**Your instructions**
In the material below, find the line containing "Le 18 septembre 2026" and the line containing "06 20 72 81 78", then reproduce exactly both of them and every line between, and nothing else.
- - -
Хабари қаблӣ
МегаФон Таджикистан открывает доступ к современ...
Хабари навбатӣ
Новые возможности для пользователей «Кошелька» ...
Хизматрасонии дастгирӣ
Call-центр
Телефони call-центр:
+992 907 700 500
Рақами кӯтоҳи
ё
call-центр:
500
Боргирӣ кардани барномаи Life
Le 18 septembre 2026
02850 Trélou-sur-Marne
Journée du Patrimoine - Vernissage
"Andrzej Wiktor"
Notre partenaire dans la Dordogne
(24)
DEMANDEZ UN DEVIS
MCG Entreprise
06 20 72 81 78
- - -
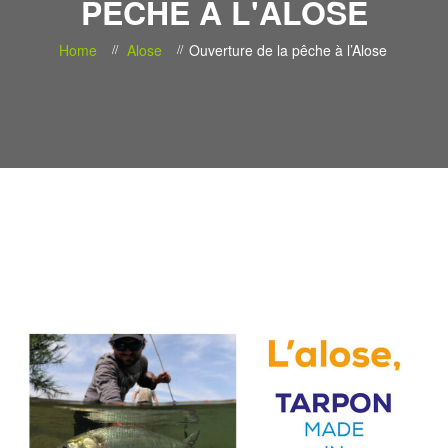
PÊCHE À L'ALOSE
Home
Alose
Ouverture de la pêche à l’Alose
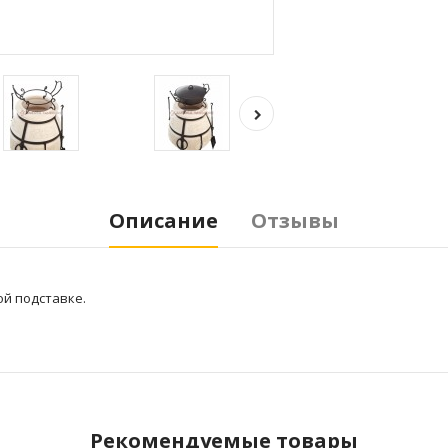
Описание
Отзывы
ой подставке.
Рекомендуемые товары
- - -
**Result of this task**
Le 18 septembre 2026
02850 Trélou-sur-Marne
Journée du Patrimoine - Vernissage
"Andrzej Wiktor"
Notre partenaire dans la Dordogne
(24)
DEMANDEZ UN DEVIS
MCG Entreprise
06 20 72 81 78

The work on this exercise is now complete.